Bani otomatis mengangguk senang. Dan pria itu menggendong Bani menuju mobilnya. Viki hanya melihat senang. Karena dengan begitu ada yang bisa menjaga Bani menggantikan dirinya.
Langsung saja mereka bergegas pergi. Pria bernama Roy itu membawa Viki dan Bani ke pusat kota. Mencari es krim terlebih dahulu karena Bani merengek meminta. Kemudian menonton bioskop. Selesai dari sana mereka pergi melihat-lihat baju. Dan diakhiri makan bersama.
Hari itu si anak nakal sangat terlihat senang. Dia tidak terlihat rewel ataupun menginginkan sesuatu. Ia tertawa setiap menit. Ia menarik-narik tangan Roy seolah-olah Roy adalah ayah biologisnya. Dan Roy mengikuti kemanapun Bani pergi.
Di perjalanan pulang. Bani sudah terlelap di kursi belakang. Terdengar dengkuran lembut dari dirinya.
“Kasihan dia capek.” Kata Roy.
“Kau tahu, akhirnya dia bisa tertidur. Dari pagi tadi dia terus saja berlarian.”
“Beginikah rasanya punya anak?” tanya Roy.
“Entahlah, rasanya melelahkan tapi juga membahagiakan. Aku heran pada ibunya.”
“Kau saja yang jaga dia. Anggap saja dia anakmu sendiri. Dia terlihat lebih senang denganmu, kok.”

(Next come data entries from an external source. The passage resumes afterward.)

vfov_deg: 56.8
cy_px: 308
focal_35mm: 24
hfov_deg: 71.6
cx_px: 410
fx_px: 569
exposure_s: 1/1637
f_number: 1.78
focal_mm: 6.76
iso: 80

“Aku memang menganggapnya seperti anakku sendiri. Entahlah, mungkin karena aku tidak mungkin bisa punya anak.”
Viki sengaja tidak memberti tahu Roy tentang apa yang sebenarnya terjadi pada Bani. Bagaimana ibunya sering menitipkan Bani pada Viki. Bagaimana cara kakaknya meninggalkan Bani dan pergi bersenang-senang dengan pria yang berbeda setiap minggunya. Bagaimana kakaknya selalu kasar pada Bani.

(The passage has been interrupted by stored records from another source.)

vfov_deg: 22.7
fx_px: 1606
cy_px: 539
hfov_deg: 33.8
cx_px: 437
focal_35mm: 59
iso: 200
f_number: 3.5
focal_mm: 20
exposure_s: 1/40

“Dia memang beruntung masih punya tante sepertimu.”
“Ngomong-ngomgong, kalau hari ini aku tidak membawa Bani. Apa kamu masih mau ajak aku jalan-jalan?” Viki menengok ke belakang tempat Bani tertidur.
“Tentu saja masih. Kamu cantik, kok.” Begitu Viki mengalihkan pandangannya dari Bani menuju Roy. Viki baru menyadari bahwa Roy sudah memandanginya sejak tadi.